- [TASK PROMPT]: Find the line with "thumb mcp: (316, 289)" in the entries below. Repeat it, every following line, and the line with "middle tip: (438, 240)", exactly and with nothing added.

- [Collected data]:
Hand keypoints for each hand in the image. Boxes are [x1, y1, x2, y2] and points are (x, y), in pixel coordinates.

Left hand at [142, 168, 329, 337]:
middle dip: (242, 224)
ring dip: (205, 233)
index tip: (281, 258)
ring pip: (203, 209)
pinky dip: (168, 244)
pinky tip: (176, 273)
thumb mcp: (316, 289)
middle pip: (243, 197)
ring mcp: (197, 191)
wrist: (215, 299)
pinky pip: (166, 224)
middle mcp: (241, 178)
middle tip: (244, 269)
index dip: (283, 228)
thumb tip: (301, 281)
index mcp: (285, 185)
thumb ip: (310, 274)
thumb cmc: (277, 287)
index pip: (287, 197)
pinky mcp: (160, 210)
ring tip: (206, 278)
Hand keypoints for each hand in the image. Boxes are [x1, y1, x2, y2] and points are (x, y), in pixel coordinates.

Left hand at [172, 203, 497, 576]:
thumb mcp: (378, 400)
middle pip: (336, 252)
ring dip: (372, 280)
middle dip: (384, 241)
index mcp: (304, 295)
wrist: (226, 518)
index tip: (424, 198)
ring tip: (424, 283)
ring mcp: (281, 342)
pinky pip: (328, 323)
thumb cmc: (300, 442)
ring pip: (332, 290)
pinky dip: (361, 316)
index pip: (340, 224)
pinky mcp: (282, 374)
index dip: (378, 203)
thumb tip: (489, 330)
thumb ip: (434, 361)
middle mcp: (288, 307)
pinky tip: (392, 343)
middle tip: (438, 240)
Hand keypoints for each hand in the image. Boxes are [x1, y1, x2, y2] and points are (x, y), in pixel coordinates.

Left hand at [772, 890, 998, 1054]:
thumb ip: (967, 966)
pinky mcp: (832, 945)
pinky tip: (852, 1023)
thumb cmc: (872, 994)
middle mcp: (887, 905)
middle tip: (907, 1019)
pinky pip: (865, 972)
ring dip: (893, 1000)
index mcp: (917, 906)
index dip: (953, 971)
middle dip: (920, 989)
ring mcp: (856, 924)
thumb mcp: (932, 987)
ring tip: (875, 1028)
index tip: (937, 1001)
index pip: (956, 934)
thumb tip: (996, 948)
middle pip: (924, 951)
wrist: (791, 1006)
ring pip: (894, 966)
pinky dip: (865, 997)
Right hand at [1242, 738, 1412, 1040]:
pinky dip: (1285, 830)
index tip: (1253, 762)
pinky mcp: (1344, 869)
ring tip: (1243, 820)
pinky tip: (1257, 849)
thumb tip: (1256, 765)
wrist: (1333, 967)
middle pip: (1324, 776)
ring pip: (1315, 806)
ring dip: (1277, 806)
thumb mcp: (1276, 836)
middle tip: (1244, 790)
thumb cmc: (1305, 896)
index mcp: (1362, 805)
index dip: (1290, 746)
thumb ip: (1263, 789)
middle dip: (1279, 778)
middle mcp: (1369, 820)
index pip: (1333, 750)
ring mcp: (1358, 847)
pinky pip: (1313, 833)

---

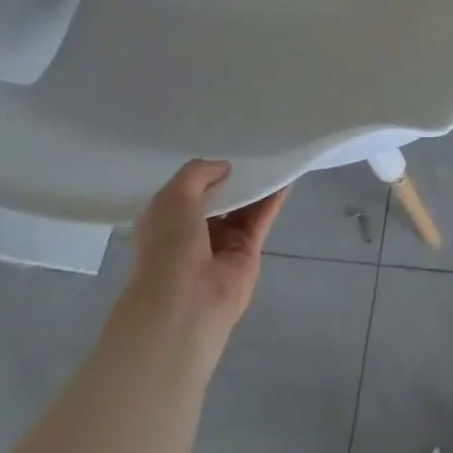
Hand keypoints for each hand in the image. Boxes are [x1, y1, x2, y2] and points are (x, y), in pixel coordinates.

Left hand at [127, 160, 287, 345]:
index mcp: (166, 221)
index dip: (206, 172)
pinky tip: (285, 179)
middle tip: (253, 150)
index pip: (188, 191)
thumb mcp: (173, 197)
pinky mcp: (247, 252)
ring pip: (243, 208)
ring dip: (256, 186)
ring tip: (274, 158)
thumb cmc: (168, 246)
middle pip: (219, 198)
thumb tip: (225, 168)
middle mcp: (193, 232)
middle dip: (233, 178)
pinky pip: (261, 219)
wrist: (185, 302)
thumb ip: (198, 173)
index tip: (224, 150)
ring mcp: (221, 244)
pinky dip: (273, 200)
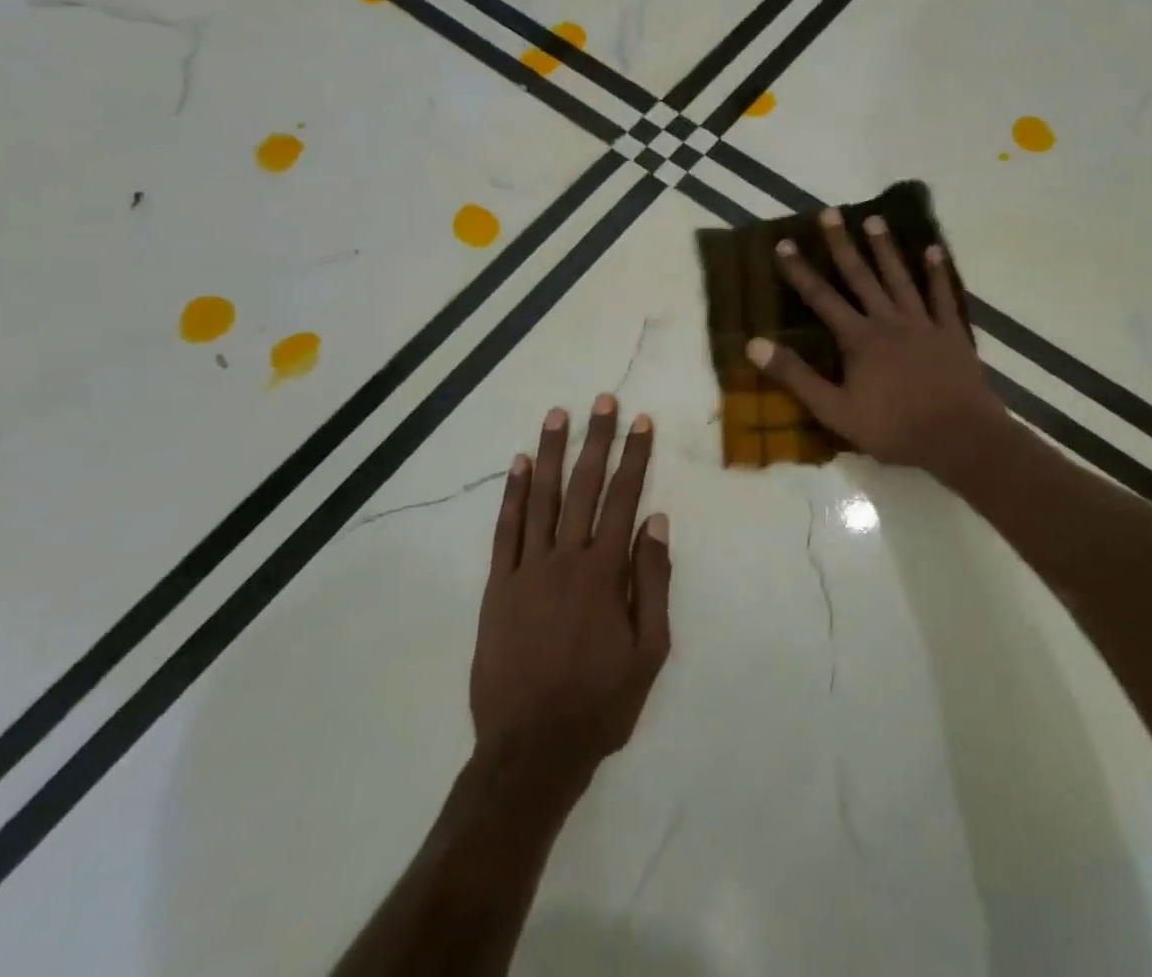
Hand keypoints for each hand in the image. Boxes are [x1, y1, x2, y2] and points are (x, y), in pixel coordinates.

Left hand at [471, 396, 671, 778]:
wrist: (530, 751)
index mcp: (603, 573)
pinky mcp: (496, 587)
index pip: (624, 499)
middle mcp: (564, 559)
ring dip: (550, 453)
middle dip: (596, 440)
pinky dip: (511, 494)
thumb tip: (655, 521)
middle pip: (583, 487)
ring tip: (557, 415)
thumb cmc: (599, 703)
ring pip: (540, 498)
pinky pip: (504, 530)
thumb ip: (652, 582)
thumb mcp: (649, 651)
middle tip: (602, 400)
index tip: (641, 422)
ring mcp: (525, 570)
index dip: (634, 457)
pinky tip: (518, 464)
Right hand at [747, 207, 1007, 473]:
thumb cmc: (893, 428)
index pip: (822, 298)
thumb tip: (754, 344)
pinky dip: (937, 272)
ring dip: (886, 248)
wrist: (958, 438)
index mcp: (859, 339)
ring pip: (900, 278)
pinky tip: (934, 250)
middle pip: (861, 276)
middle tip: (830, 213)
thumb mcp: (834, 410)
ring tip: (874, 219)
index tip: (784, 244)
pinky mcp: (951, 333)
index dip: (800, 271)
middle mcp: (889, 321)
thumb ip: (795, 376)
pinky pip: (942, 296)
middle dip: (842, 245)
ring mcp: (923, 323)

---

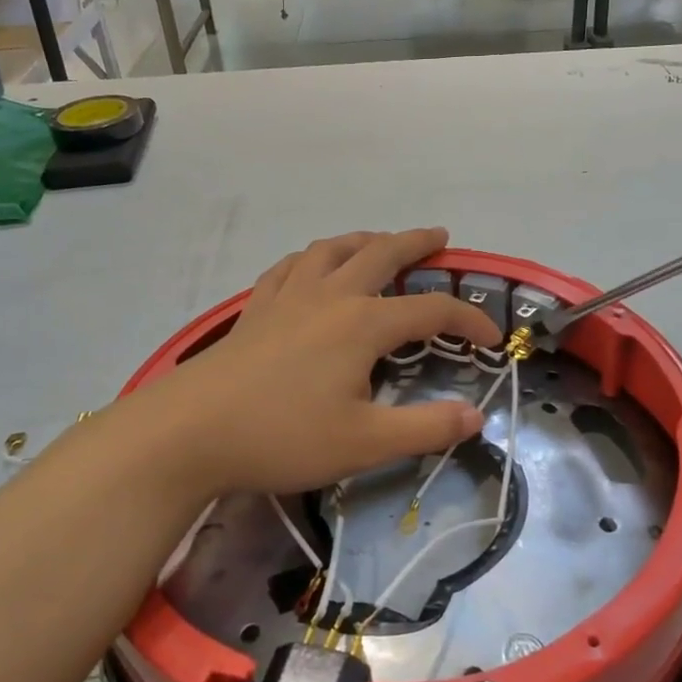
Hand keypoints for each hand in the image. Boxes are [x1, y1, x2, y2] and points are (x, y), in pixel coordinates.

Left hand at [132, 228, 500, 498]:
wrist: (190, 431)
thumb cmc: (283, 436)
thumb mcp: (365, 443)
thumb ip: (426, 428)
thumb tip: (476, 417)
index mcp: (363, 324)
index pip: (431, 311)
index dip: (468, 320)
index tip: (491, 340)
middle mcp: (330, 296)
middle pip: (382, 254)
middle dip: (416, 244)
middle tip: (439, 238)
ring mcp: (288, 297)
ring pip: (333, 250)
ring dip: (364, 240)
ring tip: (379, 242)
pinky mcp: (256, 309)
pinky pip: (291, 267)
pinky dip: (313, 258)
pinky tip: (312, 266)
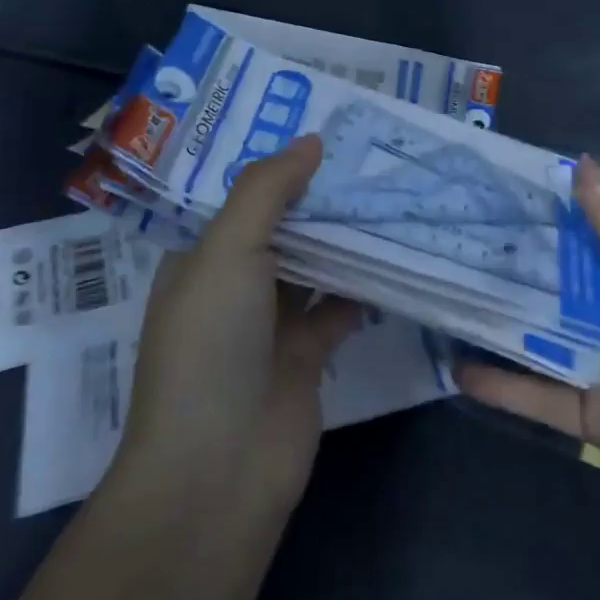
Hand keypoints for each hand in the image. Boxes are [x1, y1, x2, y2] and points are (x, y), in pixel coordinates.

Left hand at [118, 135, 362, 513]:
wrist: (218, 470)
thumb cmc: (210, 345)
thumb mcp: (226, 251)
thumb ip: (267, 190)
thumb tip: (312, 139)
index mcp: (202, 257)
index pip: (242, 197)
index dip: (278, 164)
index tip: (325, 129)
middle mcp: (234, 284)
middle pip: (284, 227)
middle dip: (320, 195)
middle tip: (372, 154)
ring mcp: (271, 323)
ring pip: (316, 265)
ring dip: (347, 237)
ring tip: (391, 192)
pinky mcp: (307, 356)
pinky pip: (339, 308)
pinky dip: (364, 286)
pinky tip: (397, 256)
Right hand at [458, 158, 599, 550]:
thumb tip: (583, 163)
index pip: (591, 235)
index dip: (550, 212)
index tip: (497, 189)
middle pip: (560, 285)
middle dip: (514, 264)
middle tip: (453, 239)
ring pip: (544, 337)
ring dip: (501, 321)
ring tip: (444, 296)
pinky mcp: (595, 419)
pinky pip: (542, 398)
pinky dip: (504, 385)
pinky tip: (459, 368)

- [ANSWER TO THIS EXERCISE]:
thumb mcp: (316, 289)
middle pip: (243, 197)
ring mcp: (197, 191)
wrist: (215, 299)
pinky pip: (166, 224)
middle mcp: (241, 178)
middle tip: (244, 269)
index dip: (283, 228)
thumb tip: (301, 281)
index mcp: (285, 185)
thumb ip: (310, 274)
thumb cmc: (277, 287)
index pip: (287, 197)
pinky mcp: (160, 210)
ring tip: (206, 278)
Hand keypoints for each hand in the image. Boxes are [x1, y1, x2, y2] and points are (x, y), in pixel coordinates.

Left hand at [172, 203, 497, 576]:
thumb mcp: (378, 400)
middle pip: (336, 252)
ring dip: (372, 280)
middle dip: (384, 241)
index mcp: (304, 295)
wrist: (226, 518)
index tip: (424, 198)
ring tip: (424, 283)
ring mcp: (281, 342)
pinky pip: (328, 323)
thumb cmc: (300, 442)
ring pip: (332, 290)
pinky dip: (361, 316)
index pip: (340, 224)
pinky mcp: (282, 374)
index dip: (378, 203)
thumb tip: (489, 330)
thumb ip: (434, 361)
middle mcp: (288, 307)
pinky tip: (392, 343)
middle tip: (438, 240)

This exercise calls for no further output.